## À faire
Continuez l'article sur la hausse des Bourses en reprenant juste après sa dernière phrase.

## Extrait
Les Bourses internationales ont enregistré des gains mardi, affichant une résilience face aux tensions géopolitiques persistantes et à la hausse continue des prix du pétrole. Ce rebond des marchés s’inscrit dans un contexte où les investisseurs prennent en compte les prochaines décisions des banques centrales.
EN BREF
- Les Bourses de Paris, Francfort et Londres affichent une hausse significative.
- Les prix du pétrole continuent d’augmenter, atteignant des niveaux record.
- Une attention particulière portée sur les décisions des banques centrales cette semaine.
La Bourse de Paris a enregistré une progression de 0,49%, tandis que Francfort a gagné 0,71% et Londres 0,83%. De l’autre côté de l’Atlantique, Wall Street a également vu des résultats positifs avec le Dow Jones en hausse de 0,83%, l’indice Nasdaq avançant de 1,22% et l’indice S&P 500 prenant 1,01%.
Jose Torres, analyste à Interactive Brokers, souligne : « Les marchés poursuivent leur rebond aujourd’hui, alors même que les attaques s’intensifient au Moyen-Orient. » En effet, le cours du pétrole a terminé la journée en hausse, le baril de Brent ayant augmenté de 3,20% pour atteindre 103,42 dollars, tandis que le baril de West Texas Intermediate a gagné 2,90% à 96,21 dollars.
Depuis le début du conflit au Moyen-Orient, la flambée des prix du pétrole a suscité des craintes parmi les investisseurs, qui s’inquiètent des conséquences économiques de cette guerre. Frédéric Rozier, gestionnaire de portefeuille chez Mirabaud, indique : « Nous sommes dans une vague de reprise boursière, peut-être technique. » Il ajoute qu’après la « stupéfaction » des premiers jours du conflit, une forme de normalisation semble se dessiner.

## Données
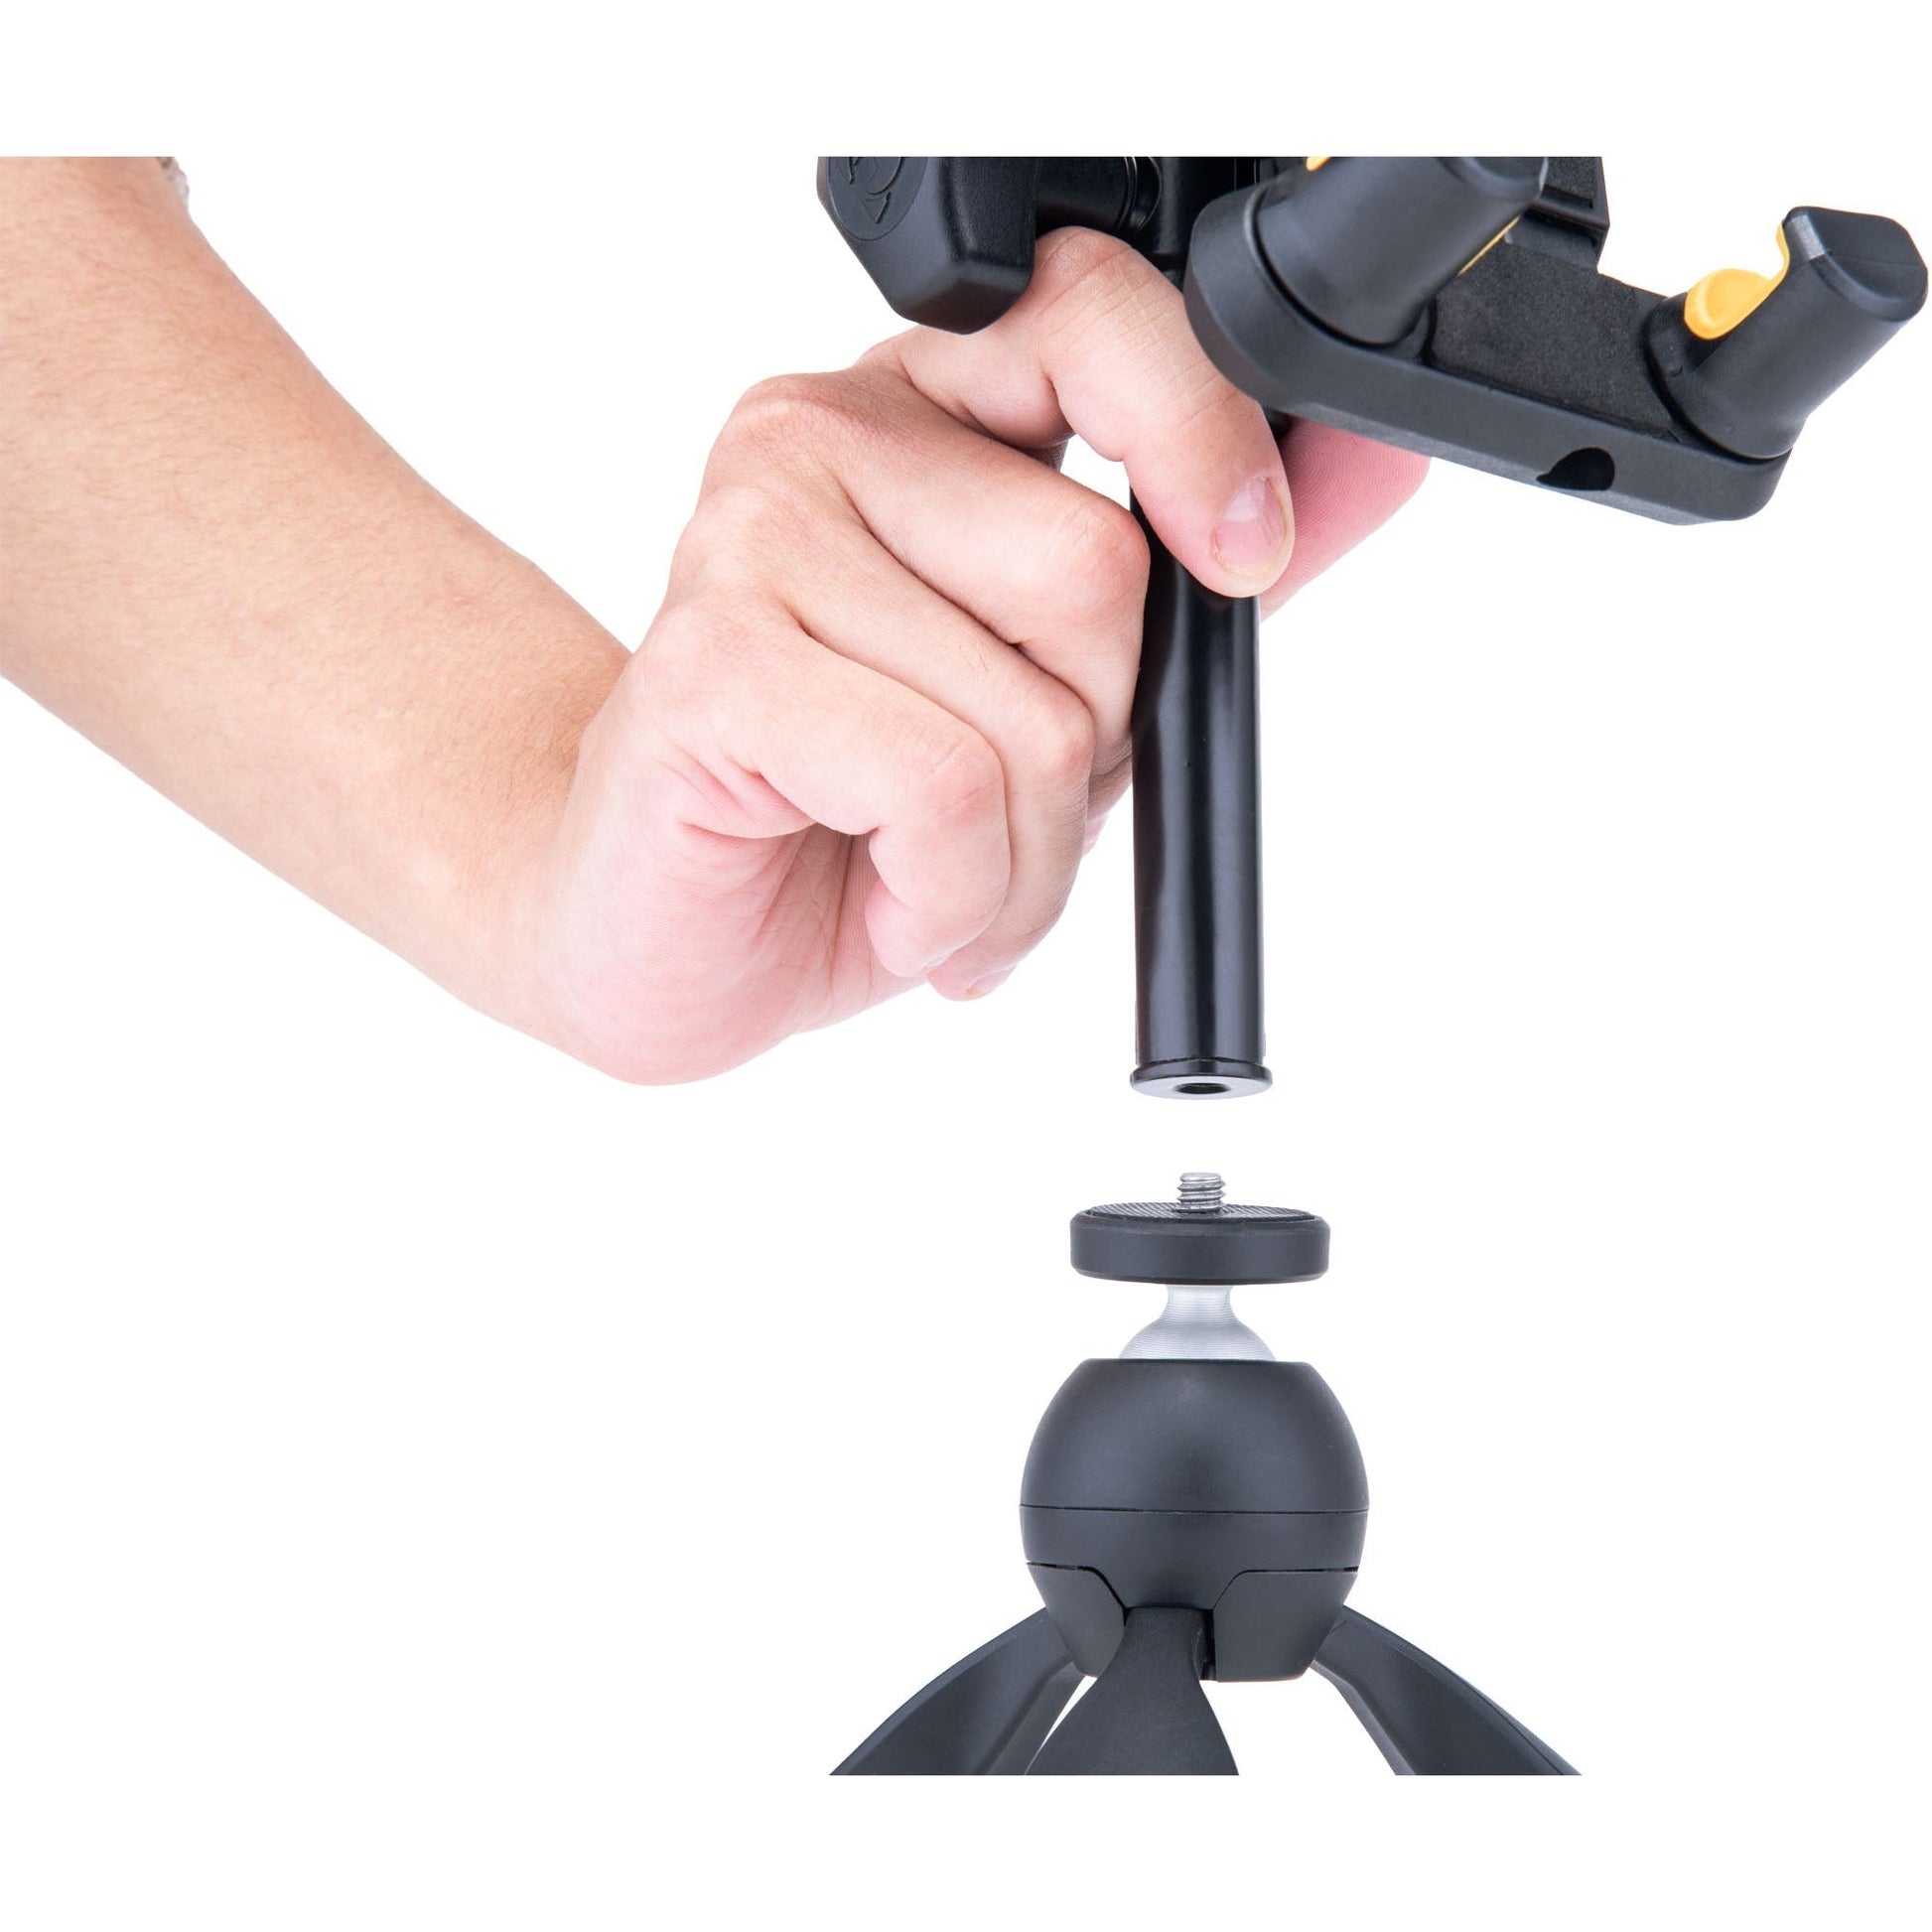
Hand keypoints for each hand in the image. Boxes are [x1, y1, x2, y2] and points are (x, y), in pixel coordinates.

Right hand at [517, 231, 1425, 1081]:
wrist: (665, 929)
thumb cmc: (851, 812)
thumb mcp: (1060, 689)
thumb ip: (1195, 572)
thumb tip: (1367, 469)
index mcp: (920, 417)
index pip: (1095, 316)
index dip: (1200, 436)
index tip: (1244, 560)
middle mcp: (822, 439)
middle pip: (1097, 572)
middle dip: (1084, 755)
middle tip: (987, 812)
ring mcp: (751, 536)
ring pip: (1033, 715)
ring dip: (1016, 864)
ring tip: (926, 878)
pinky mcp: (713, 660)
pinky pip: (942, 788)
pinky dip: (948, 897)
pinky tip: (883, 904)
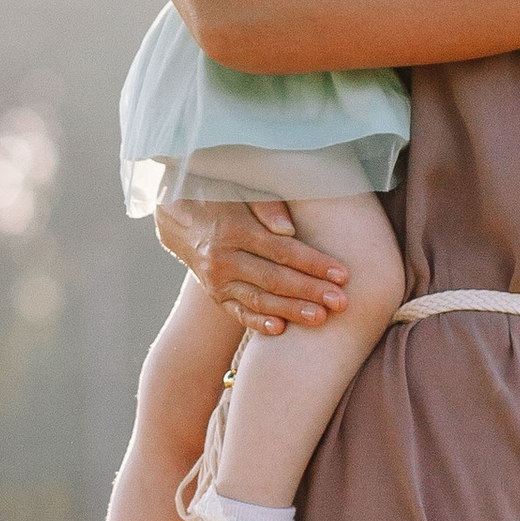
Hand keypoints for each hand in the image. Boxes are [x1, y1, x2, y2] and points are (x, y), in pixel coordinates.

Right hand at [153, 193, 354, 338]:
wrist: (178, 218)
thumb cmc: (221, 198)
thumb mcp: (240, 191)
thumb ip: (266, 207)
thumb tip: (288, 230)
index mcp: (233, 229)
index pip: (281, 250)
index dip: (313, 263)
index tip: (342, 274)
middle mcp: (222, 258)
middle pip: (274, 279)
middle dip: (310, 291)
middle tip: (341, 302)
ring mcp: (216, 280)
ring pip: (259, 300)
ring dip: (291, 311)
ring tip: (320, 319)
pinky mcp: (215, 295)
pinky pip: (237, 312)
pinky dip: (257, 322)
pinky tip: (280, 329)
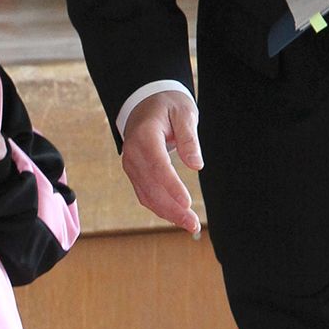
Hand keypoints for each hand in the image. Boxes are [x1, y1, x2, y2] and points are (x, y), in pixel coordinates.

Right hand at [120, 91, 202, 235]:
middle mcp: (133, 154)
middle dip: (173, 208)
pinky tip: (176, 216)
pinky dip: (160, 208)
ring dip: (168, 213)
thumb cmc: (167, 106)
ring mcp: (131, 166)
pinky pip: (145, 195)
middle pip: (152, 187)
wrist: (144, 103)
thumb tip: (196, 166)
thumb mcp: (183, 113)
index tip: (187, 203)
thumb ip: (189, 139)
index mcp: (144, 136)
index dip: (172, 187)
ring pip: (147, 195)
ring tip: (189, 224)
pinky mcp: (134, 174)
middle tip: (193, 223)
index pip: (158, 166)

## Votre réponse
Les attentes autour des banques centrales
Les investisseurs gardent un œil attentif sur les prochaines réunions des banques centrales. La Banque centrale européenne (BCE) doit se prononcer jeudi, tandis que la Banque d’Angleterre suivra dans la foulée. Pour sa part, la Réserve fédérale américaine (Fed) est également attendue, avec des prévisions d’un maintien des taux directeurs entre 3,50% et 3,75%.
Peter Cardillo de Spartan Capital Securities anticipe que la Fed abordera « la question de la guerre et les risques d’une accélération de l’inflation avec la hausse des prix du pétrole ». Avant le début des hostilités, les investisseurs envisagaient une baisse des taux d’intérêt pour juin ou juillet, mais ils prennent désormais en compte un éventuel report à octobre.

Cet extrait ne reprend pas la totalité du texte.